Figure 2: Confusion Matrix for Logistic Regression

Figure 3: Precision, Recall, and F1-score of the logistic Regression
Random Forests Classifier
Then I used a RandomForestsClassifier model. Using a classifier model I got a high accuracy then the logistic Regression model. I got an accuracy of 92.48% when using the RandomForestsClassifier. To ensure the accuracy increase was because the classifier model did better than the Regression I compeered the confusion matrix and the precision, Recall, and F1-score between the two model.

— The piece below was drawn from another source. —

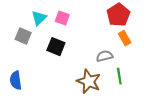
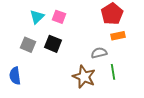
gray square: (23, 36) -> (28, 45), moved
orange rectangle: (125, 38) -> (118, 36), turned -72

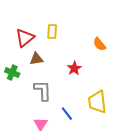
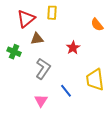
gray L-shape: (43, 90) -> (43, 69), turned 35

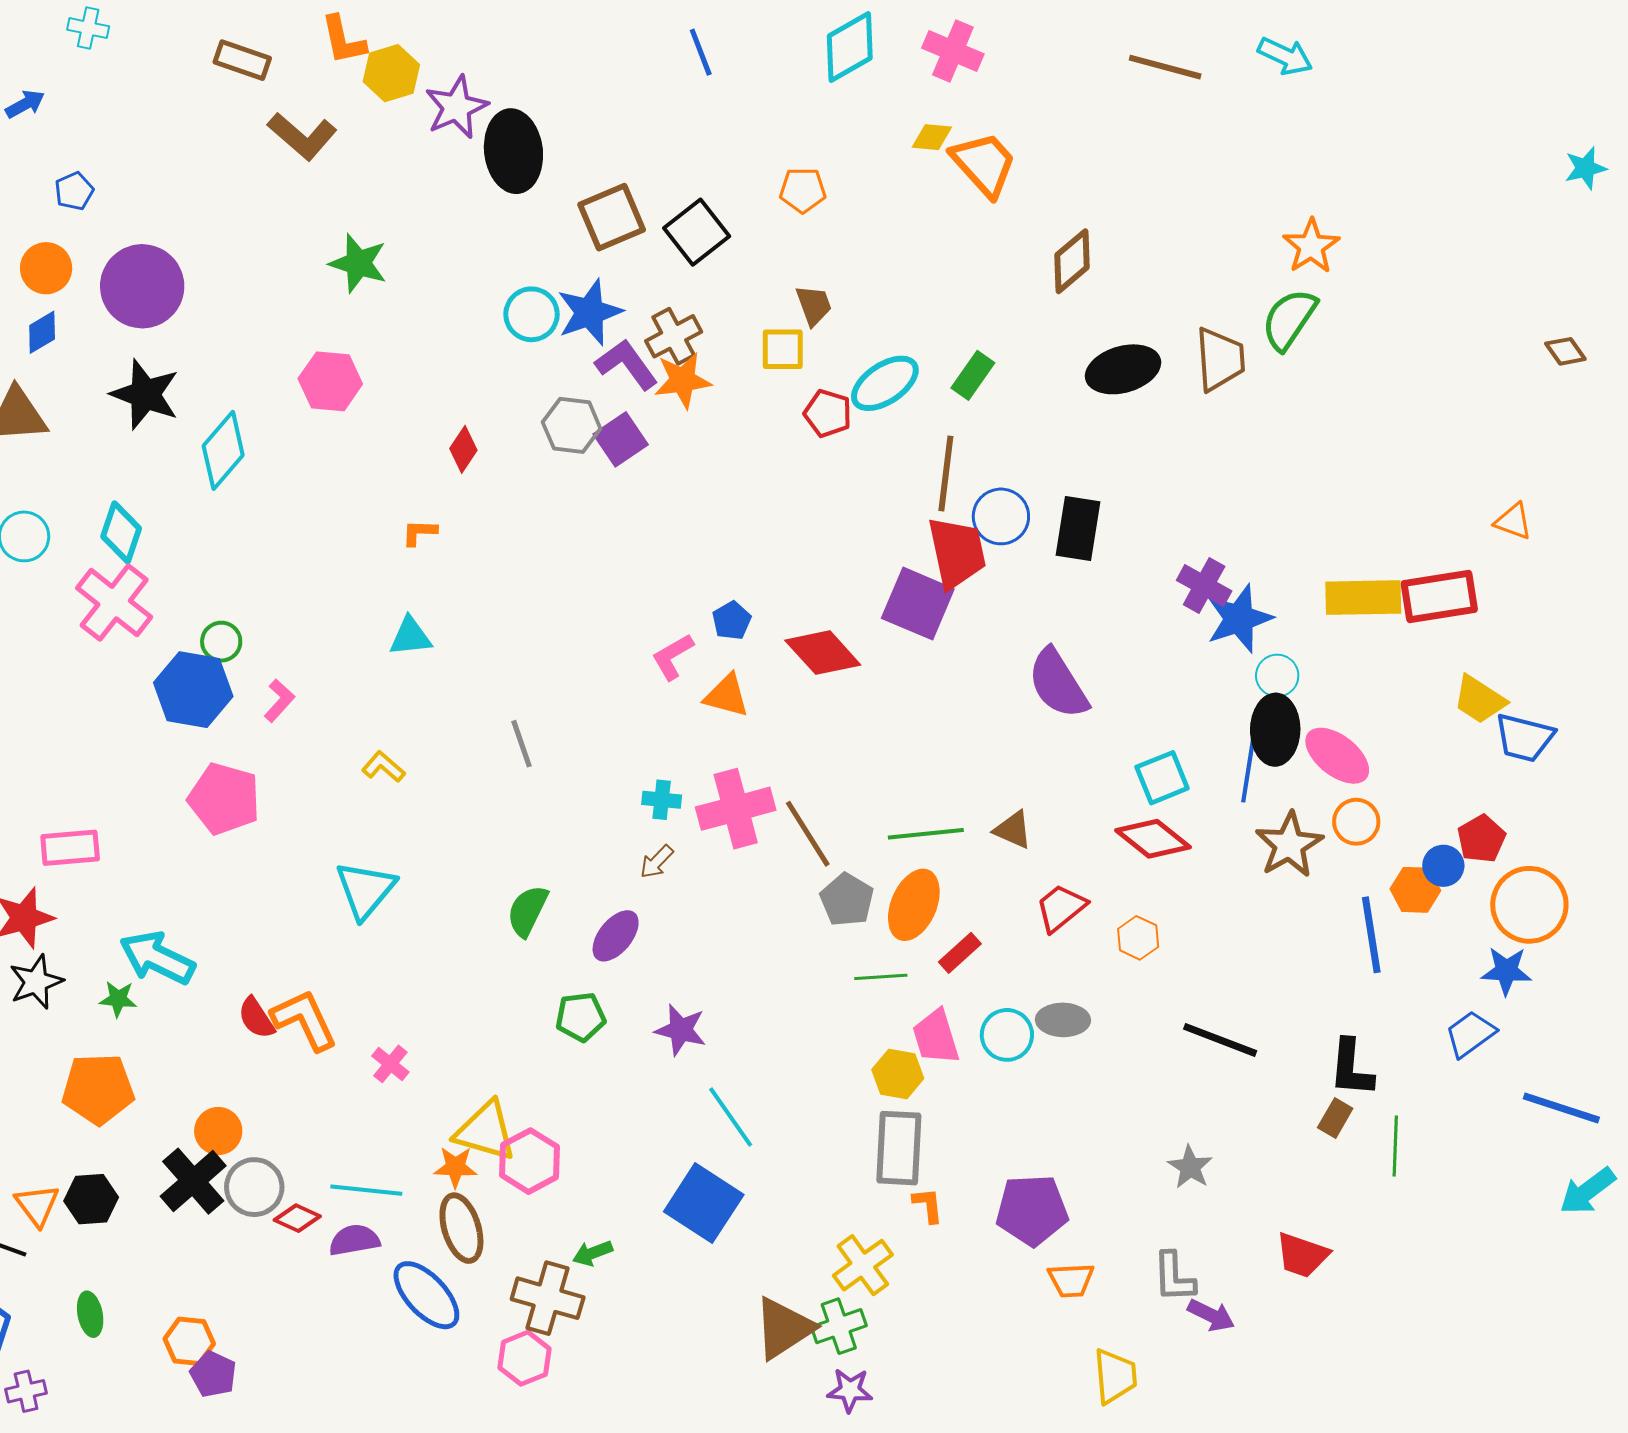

Figure 4:Confusion Matrix for Random Forest

Figure 5: Precision, Recall, and F1-score of the Random Forests
XGBoost
Looking at figure 3 and figure 5 we can see that Random Forest model have a higher Precision, Recall, and F1-score than the logistic Regression. Another model I used was XGBoost which gave me the highest accuracy of all the model. XGBoost give me an accuracy of 92.67%.

Figure 6: Confusion Matrix for XGBoost

Figure 7:Precision, Recall, and F1-score of the XGBoost
After chinking the confusion matirx I can ensure that using an XGBoost will give us the highest accuracy score then random forest or logistic regression.